Siento amargar la vida a los más pequeños, pero ya quedan pocos días para que vuelvan al colegio. Los padres ya están comprando todo lo necesario, además de los libros los cuadernos, bolígrafos, lápices, tijeras, papeles, tinta para el ordenador, la mochila, los vales para el fisioterapeuta por llevar la mochila llena de libros, el uniforme y un tirachinas. Se calcula una media de 300 euros por niño para volver al colegio, una barbaridad. Creo que los padres acaban tan hartos de buscar los libros que los odian más que los hijos a final de curso. Estoy convencido que muchos padres ni se preguntan qué dan en clase su hijo, ni ojea los contenidos del libro. Podrían tener un libro de religión que negase la divinidad de Cristo, o un libro de educación para la ciudadanía que enseñase a su hijo a seducir a la profesora, y no se enterasen. Luego muchos padres se preguntan ¿dónde habrá aprendido esto el niño?. Echan la culpa a los amigos que son unos benditos de Dios y no se dan cuenta que han pagado 20 eurazos por enseñar barbaridades a su hijo/a.

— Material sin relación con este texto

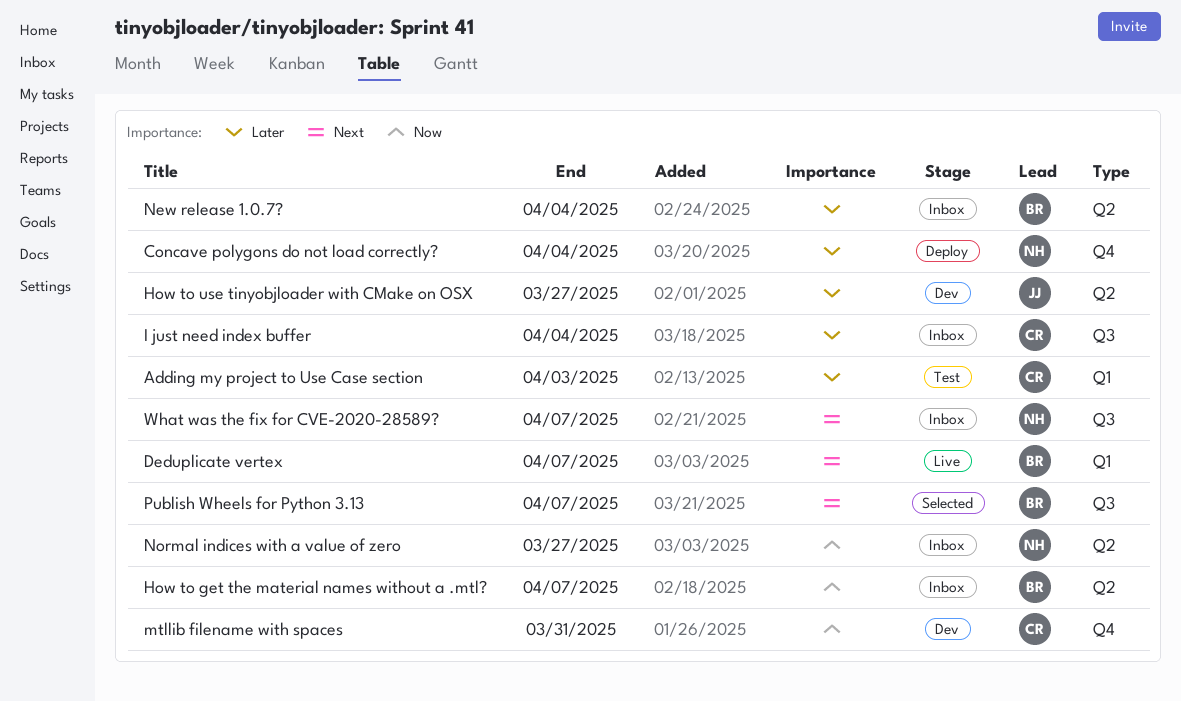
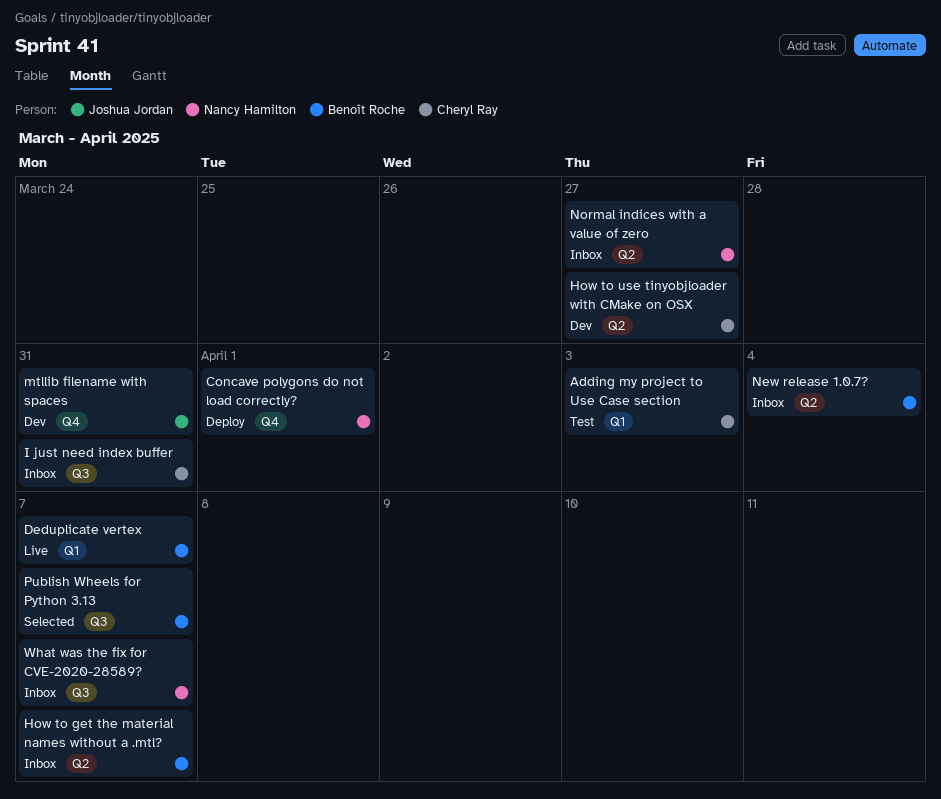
Concave polygons do not load correctly?, due: Apr 4 -> Apr 1
How to use tinyobjloader with CMake on OSX, owner: Joshua Jordan -> Cheryl Ray
I just need index buffer, due: Apr 4 -> Mar 31
mtllib filename with spaces, owner: Cheryl Ray -> Joshua Jordan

“(Jesús), apartándolo de la gente a un lado, le metió los dedos en los oídos y con la saliva le tocó la lengua. Y, mirando al cielo, suspiró y le dijo: – «Effetá», esto es: «Ábrete.» Y al momento se le abrieron los oídos, se le soltó la traba de la lengua y hablaba sin dificultad.” Acabo de bautizar a una criatura (Paula, para más señas) y he vuelto a repetir este gesto sobre las orejas y la boca de la niña. Los padres se han comprometido a educarla en la fe y a ser los primeros que “de palabra y de obra den testimonio ante ella de la fe Cristo Jesús”. En ocasiones esa compromiso se acaba según salen de la parroquia, en otras dura toda la vida, en muchas ocasiones fluctúa según los momentos de la vida. Pero el Señor no abre los oídos para escuchar cualquier cosa, sino para escucharle a Él. Hoy no tenemos un gran problema de sordera, recibimos ciento veinte mil mensajes todos los días y los oímos con más o menos atención. Pero en ocasiones hemos cerrado nuestros oídos a la Palabra de Dios, nos aburre o no nos dice nada. Hemos paralizado nuestra lengua para hablar de Dios, nos da corte y vergüenza. Incluso hablar con los hijos nos da cierta timidez, ir al colegio a hablar con el profesor lo hacemos como con cierto reparo. Cuando se estaban delimitando los contenidos de la nueva asignatura de educación para la ciudadanía, hubo ciertos colegios católicos que dijeron que a ellos les daba igual pues ya habían ajustado la asignatura a su ideario. ¡Bravo por ellos! pero ¿y los que estudian en colegios públicos, en colegios que no tienen un ideario católico pero les ha sido asignado a sus hijos? A esos no habría que decirles: “No juntéis la fe en nuestro Señor Jesucristo glorioso con el favoritismo. Por ejemplo: llegan dos hombres a la reunión litúrgica. Uno va bien vestido y hasta con anillos en los dedos; el otro es un pobre andrajoso. Veis al bien vestido y le decís: «Por favor, siéntate aquí, en el puesto reservado.» Al pobre, en cambio: «Estáte ahí de pie o siéntate en el suelo.» Si hacéis eso, ¿no sois inconsecuentes y juzgáis con criterios malos?” Cuando uno cierra sus oídos y su lengua para Dios, sólo acaba abriéndola para defenderse a sí mismo, y eso es lastimoso. Cuando cerramos los ojos y el corazón a lo que enseñan a los niños, cuando miramos para otro lado cuando nos hablan de sus problemillas,; luego nos sorprenden sus actitudes.
La Virgen María tenía el oído y el corazón abierto a Dios y por eso su lengua sólo podía proclamar sus maravillas. Que ella nos enseñe a escuchar en la escuela del Amor de Dios.